Высказав формулу жизни, он громко, как-то очень радостно, азартно, словно бы выиграл хороший куш в карты, захохотал и отправил в рот очередной кусок мяса.
Вытерся газетой.
Весело было на базаре…
Вернулись в Такоб ночью, — усталые, продрогшие, в горах ночью было холодно, если подняться чуть выше, например, на плато Сафет-Дарак, где пасутся овечьи стада, так там в ночные часы замерзает вода.
— Ну как тебе, Вольтик, азиатский базар? — спросила тетя Дина перед сном. — Видел ли ты у себя в Ленинграде что-нибудь подобное?
Вольт медленно покачал головой.
— В Ленинграде такое даже предположить невозможно.
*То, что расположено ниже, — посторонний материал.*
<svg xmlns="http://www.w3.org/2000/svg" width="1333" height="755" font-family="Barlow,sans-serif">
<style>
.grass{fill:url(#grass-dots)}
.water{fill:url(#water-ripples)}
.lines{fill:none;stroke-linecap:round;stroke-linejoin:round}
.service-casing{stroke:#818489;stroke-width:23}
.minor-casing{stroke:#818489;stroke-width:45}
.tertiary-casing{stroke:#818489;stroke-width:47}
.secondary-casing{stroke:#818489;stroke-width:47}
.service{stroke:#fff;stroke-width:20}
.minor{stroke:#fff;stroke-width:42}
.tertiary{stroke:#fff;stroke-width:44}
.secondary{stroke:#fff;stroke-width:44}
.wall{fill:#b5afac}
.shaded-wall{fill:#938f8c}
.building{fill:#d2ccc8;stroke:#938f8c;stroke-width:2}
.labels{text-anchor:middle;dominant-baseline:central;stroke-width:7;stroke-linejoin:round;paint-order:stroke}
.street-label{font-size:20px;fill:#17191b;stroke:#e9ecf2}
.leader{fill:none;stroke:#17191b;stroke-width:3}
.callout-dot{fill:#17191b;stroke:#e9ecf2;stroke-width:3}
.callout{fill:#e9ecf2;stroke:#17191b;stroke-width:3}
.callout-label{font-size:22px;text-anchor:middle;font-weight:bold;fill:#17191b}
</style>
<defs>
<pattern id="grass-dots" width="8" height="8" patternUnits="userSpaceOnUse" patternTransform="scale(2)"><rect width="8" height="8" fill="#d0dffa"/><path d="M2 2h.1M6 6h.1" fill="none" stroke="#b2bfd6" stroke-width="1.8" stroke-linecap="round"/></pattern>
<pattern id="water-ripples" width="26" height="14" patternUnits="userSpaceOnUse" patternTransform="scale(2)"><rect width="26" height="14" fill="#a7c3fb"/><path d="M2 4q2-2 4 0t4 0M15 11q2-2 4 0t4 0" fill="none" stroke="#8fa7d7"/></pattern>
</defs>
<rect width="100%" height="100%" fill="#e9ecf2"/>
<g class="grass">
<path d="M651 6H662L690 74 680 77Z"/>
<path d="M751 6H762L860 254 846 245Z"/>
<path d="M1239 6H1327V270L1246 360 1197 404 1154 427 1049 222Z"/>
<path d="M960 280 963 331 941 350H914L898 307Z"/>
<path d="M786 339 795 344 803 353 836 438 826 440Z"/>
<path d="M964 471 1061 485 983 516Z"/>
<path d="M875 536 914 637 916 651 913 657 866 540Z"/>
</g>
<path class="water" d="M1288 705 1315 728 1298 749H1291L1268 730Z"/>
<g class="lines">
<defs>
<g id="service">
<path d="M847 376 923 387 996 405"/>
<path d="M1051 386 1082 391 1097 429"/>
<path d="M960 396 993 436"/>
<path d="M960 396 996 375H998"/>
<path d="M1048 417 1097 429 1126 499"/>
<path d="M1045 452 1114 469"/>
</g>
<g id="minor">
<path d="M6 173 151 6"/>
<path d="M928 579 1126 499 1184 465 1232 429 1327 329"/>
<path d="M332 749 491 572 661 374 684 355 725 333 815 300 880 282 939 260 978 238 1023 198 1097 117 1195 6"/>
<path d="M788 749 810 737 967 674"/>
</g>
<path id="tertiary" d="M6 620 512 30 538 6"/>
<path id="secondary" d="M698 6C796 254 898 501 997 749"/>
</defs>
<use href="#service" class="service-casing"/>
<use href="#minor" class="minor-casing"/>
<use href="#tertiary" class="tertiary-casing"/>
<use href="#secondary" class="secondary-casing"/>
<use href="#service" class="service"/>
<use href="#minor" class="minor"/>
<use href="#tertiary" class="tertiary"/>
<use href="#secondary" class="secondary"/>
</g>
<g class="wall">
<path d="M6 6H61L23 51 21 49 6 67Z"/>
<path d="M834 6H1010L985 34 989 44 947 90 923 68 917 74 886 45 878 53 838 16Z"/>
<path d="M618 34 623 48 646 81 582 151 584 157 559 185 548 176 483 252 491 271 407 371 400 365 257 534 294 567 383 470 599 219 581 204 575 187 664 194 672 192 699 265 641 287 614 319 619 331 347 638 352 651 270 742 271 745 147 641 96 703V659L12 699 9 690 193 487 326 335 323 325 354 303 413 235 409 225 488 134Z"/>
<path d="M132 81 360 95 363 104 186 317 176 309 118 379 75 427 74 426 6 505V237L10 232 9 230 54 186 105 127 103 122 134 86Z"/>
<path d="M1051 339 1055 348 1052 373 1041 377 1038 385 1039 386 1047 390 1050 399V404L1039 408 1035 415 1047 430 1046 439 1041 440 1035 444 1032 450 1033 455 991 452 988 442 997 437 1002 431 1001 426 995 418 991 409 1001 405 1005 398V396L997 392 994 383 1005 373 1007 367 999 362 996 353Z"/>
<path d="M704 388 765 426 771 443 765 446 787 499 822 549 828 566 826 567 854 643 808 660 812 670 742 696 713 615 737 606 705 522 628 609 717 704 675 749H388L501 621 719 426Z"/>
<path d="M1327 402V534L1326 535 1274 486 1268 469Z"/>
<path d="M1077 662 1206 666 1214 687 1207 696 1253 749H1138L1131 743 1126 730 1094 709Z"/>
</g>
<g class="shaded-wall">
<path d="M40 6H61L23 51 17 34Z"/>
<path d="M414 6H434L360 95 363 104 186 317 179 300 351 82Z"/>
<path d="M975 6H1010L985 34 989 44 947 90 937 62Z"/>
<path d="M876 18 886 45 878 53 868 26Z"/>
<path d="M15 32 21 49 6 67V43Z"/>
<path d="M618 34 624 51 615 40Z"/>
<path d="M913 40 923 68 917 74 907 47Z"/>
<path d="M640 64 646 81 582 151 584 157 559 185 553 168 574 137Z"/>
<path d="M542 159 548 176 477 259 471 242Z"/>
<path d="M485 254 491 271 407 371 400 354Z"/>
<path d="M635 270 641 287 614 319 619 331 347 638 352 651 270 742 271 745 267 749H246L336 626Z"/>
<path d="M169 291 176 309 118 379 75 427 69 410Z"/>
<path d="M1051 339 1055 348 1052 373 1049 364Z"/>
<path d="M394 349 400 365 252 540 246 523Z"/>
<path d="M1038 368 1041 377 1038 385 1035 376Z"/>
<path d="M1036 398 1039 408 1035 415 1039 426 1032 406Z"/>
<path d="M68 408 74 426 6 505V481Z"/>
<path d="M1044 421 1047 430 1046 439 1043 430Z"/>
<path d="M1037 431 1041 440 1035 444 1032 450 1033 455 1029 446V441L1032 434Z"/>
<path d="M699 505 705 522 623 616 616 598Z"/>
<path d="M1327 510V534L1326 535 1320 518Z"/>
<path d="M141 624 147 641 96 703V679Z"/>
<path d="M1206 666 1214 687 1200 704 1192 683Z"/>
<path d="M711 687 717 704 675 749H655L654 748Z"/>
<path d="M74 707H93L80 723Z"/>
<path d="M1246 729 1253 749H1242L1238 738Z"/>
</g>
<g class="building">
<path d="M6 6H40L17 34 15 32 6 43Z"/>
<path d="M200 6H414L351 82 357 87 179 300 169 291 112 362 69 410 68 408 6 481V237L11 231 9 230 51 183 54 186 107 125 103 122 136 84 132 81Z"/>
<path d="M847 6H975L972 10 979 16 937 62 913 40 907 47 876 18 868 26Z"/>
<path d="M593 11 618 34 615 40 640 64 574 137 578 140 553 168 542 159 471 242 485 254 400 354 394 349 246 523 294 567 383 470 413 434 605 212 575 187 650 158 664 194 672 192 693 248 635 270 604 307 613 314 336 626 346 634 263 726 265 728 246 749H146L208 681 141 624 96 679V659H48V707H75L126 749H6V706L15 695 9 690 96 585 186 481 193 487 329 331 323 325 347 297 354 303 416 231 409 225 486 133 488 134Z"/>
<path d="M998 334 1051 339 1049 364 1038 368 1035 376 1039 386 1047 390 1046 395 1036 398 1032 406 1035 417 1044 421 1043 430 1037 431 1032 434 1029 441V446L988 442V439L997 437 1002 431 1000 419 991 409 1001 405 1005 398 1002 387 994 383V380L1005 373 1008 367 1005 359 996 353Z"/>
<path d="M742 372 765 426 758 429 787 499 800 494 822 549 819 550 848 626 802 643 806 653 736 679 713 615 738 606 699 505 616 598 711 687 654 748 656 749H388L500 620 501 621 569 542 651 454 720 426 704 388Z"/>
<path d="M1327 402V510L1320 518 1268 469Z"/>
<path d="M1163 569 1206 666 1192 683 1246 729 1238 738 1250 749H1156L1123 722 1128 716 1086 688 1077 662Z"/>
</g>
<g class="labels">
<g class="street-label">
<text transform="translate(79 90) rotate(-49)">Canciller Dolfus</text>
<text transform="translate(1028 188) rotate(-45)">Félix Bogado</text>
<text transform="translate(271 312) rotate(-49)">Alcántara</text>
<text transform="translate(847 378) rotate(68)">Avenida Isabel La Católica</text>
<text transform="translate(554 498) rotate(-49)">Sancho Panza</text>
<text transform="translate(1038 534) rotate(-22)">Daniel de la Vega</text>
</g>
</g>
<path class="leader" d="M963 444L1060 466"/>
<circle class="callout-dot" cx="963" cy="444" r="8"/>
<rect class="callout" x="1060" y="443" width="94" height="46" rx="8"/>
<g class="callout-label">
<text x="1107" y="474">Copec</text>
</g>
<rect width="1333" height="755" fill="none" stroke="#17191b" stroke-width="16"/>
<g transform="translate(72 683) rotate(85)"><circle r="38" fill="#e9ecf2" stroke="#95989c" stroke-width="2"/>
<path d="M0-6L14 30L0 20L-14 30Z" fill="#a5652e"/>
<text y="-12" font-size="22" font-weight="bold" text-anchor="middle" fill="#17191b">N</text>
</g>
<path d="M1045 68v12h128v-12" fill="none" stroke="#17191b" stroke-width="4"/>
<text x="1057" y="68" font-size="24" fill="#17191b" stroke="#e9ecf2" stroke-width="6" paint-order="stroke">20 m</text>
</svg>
Хоть и сытно было у тети Дины, и чувствовал Вольт себя лучше, и дышал легче, и фруктов отведал много — диковинных, тающих во рту, перенасыщенных сахаром — чай можно пить без всякого рафинада, а Ленинград вспоминался ему все чаще и чаще, в родной город его тянуло, от тоски во рту иногда возникало что-то соленое, щекочущее глотку.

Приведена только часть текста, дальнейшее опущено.